# taping kraft paper seams



## jimmy21 (Jul 2, 2008)

Is tape required on seams on fiberglass batts?


----------



## joecaption (Nov 30, 2011)

Never once seen it taped.
Going to need more info.
Wall, ceiling, basement, ECT.


----------



## jimmy21 (Jul 2, 2008)

Walls and ceiling in normal new construction. Ceiling is what I'm referring to though. All the seams on the walls are on the studs.

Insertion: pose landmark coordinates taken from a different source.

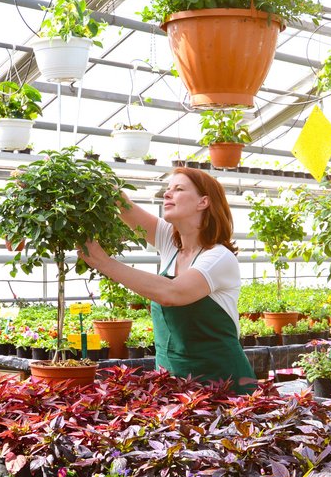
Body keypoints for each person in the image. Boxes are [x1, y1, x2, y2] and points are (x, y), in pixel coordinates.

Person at [78, 167, 257, 394]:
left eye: (178, 189)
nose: (167, 194)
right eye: (167, 189)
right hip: (174, 382)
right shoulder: (171, 243)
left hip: (223, 383)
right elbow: (122, 204)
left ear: (203, 202)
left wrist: (105, 263)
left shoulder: (219, 257)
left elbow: (173, 293)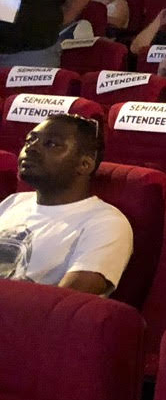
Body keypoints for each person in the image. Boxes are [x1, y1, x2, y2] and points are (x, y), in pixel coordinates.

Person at [0, 114, 132, 296]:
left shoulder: (106, 223)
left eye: (51, 144)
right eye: (30, 140)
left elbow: (63, 304)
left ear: (85, 164)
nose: (30, 148)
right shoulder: (12, 202)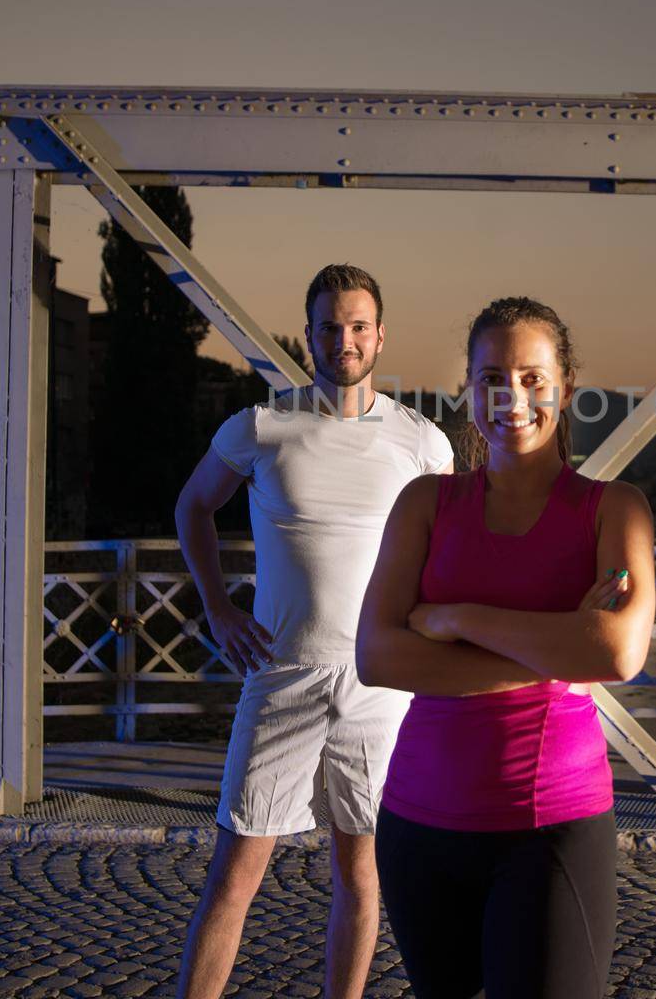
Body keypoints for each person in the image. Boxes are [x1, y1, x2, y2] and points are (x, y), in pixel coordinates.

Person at [356, 296, 656, 999]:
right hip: (416, 826)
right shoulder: (424, 503)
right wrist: (556, 650)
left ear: (567, 389)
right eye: (492, 377)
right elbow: (378, 657)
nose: (510, 397)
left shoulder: (615, 508)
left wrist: (454, 616)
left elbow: (615, 654)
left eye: (531, 377)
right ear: (468, 387)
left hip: (550, 827)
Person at [173, 264, 454, 999]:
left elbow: (446, 554)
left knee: (362, 874)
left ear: (380, 334)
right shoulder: (261, 426)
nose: (344, 339)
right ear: (309, 336)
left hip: (378, 688)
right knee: (235, 873)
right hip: (282, 676)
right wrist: (218, 607)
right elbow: (192, 508)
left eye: (358, 325)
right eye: (329, 325)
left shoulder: (423, 443)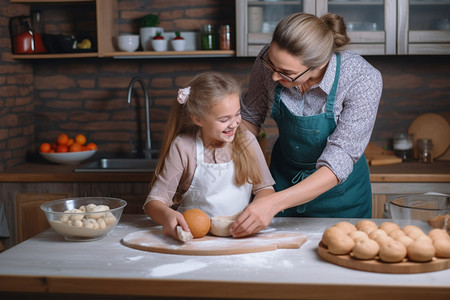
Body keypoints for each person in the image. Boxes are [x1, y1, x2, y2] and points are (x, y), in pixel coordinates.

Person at [230, 13, 382, 238]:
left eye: (286, 73)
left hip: (341, 197)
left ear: (319, 64)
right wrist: (263, 188)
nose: (273, 76)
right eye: (271, 64)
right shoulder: (270, 62)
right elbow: (249, 120)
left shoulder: (362, 78)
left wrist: (273, 203)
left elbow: (340, 157)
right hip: (279, 181)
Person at [144, 72, 275, 241]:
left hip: (239, 239)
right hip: (194, 241)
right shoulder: (184, 147)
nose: (235, 123)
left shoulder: (246, 140)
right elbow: (154, 202)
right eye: (224, 119)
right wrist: (166, 216)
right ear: (198, 119)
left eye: (237, 114)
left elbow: (265, 189)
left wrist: (258, 209)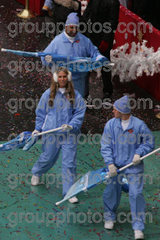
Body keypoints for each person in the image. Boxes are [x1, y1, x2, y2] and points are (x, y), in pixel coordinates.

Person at [101, 95, 154, 239]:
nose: (113, 111)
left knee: (136, 194)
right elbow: (105, 145)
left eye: (115, 109)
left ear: (122, 111)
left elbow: (149, 142)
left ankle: (138, 227)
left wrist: (139, 153)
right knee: (111, 190)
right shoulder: (111, 125)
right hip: (116, 165)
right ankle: (109, 217)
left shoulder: (138, 125)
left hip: (133, 166)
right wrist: (110, 163)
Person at [31, 67, 86, 203]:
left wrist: (72, 125)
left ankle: (69, 192)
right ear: (56, 78)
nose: (62, 79)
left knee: (69, 163)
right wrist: (38, 129)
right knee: (48, 157)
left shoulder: (75, 95)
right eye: (60, 77)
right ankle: (37, 172)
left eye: (64, 77)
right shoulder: (48, 94)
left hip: (69, 134)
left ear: (68, 78)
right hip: (51, 133)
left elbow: (79, 113)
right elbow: (41, 113)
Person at [41, 12, 105, 98]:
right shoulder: (57, 41)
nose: (74, 30)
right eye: (71, 27)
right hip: (62, 82)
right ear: (66, 26)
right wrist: (48, 59)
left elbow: (94, 52)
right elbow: (44, 56)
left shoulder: (84, 40)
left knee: (78, 105)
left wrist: (98, 57)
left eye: (76, 27)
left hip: (80, 82)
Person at [82, 0, 120, 98]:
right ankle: (83, 90)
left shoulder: (113, 2)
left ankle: (108, 90)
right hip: (91, 35)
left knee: (105, 65)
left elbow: (113, 22)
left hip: (104, 38)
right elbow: (87, 13)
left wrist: (106, 39)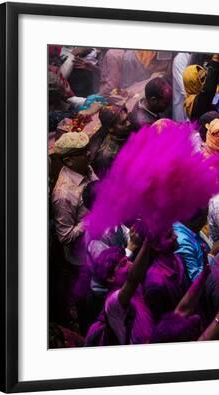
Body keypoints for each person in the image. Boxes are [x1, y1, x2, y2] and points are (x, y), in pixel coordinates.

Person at [85, 239, 154, 346]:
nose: (131, 264)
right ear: (110, 277)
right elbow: (133, 279)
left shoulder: (137, 287)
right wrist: (147, 243)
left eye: (127, 260)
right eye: (123, 264)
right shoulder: (113, 301)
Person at [52, 132, 99, 266]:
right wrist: (91, 218)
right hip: (84, 256)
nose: (89, 153)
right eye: (83, 153)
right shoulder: (64, 195)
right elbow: (65, 236)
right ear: (68, 161)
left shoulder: (85, 167)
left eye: (87, 149)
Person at [142, 227, 186, 322]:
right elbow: (162, 323)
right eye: (169, 236)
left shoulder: (179, 259)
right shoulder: (155, 284)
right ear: (156, 246)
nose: (176, 236)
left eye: (173, 232)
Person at [183, 54, 219, 120]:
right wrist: (215, 59)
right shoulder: (192, 104)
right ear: (193, 83)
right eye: (202, 79)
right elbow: (208, 91)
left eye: (206, 76)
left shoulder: (211, 92)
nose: (206, 81)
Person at [173, 208, 210, 284]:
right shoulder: (182, 242)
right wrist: (212, 256)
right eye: (205, 217)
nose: (206, 222)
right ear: (196, 219)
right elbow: (195, 280)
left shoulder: (192, 229)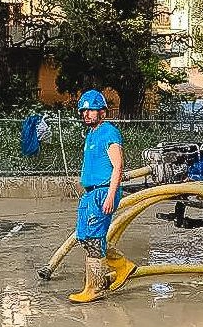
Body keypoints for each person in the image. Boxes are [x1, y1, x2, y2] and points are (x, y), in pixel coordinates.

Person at [68, 89, 137, 303]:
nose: (86, 114)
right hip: (90, 193)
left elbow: (118, 166)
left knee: (94, 239)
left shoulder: (109, 133)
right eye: (84, 111)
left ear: (103, 113)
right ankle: (122, 266)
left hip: (102, 192)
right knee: (84, 237)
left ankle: (95, 288)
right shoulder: (92, 134)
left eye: (91, 110)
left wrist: (110, 195)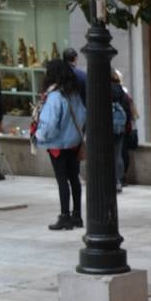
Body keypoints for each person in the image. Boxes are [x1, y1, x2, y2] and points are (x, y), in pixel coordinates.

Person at [34, 59, 87, 231]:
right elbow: (83, 115)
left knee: (62, 180)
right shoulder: (73, 93)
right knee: (74, 179)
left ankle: (64, 216)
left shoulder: (55, 95)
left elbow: (49, 123)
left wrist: (38, 135)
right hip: (74, 142)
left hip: (58, 145)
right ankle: (77, 215)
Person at [112, 69, 138, 188]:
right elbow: (129, 111)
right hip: (121, 127)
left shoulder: (104, 89)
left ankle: (112, 180)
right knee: (119, 155)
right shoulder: (123, 91)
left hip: (109, 127)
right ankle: (120, 180)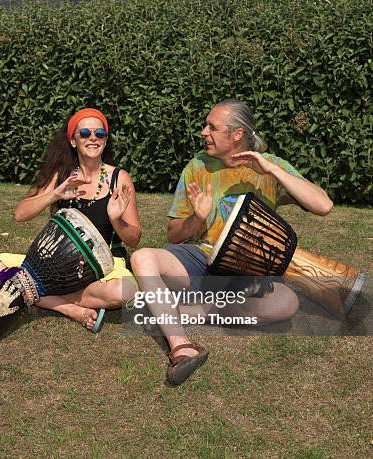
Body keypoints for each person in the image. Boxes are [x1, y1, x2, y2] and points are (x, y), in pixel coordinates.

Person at [130, 99, 333, 386]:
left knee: (286, 304)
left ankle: (201, 310)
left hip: (248, 268)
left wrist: (272, 171)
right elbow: (174, 235)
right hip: (201, 258)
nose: (203, 132)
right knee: (142, 258)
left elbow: (323, 205)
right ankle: (181, 347)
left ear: (237, 134)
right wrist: (196, 219)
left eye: (212, 127)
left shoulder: (271, 165)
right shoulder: (197, 166)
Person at [0, 108, 141, 330]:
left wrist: (116, 220)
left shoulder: (119, 178)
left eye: (99, 133)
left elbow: (134, 238)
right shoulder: (62, 174)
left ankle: (35, 293)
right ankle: (67, 307)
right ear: (73, 141)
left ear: (105, 139)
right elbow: (20, 214)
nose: (92, 138)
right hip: (52, 264)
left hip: (101, 268)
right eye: (84, 133)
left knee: (126, 290)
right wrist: (55, 194)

The seems on the ceiling are every 4'.


----------



## joecaption (Nov 30, 2011)

4' spacing is not "normal construction" except on the west coast.
Normal anyplace else would be 24 or 16" on center.
Spacing that wide I would have had it spray foamed or at least used solid foam board so there was no gaps.
Max on fiberglass is 24" wide so there's always going to be a gap between the two pieces even if you added tape.


----------



## jimmy21 (Jul 2, 2008)

4' in the other direction. 2' spacing of the rafters with 2'x4' batts


----------



## joecaption (Nov 30, 2011)

Then why use Batts, use rolls instead so there's less or no seams.
Keep in mind no one here is there, just trying to understand the logic.
Common practice is to install the insulation then install a 6 mil. plastic vapor barrier.


----------



## jimmy21 (Jul 2, 2008)

Wouldn't that make a double vapor barrier and trap any moisture that found its way in?


----------



## ToolSeeker (Sep 19, 2012)

Yes if you use faced.


----------



## Gary in WA (Mar 11, 2009)

jimmy21 said:


> Is tape required on seams on fiberglass batts?


No tape; bottom of page 5;http://www.buildingscience.com/docu...por-retarders/?topic=/doctypes/researchreport

Rips and tears are ok, as the material is area weighed. Tight joints, no rounded corners, full contact with drywall, no side-stud stapling of the tabs (inset).
Gary


----------



## jimmy21 (Jul 2, 2008)

That document was a very interesting read. Thanks for that


----------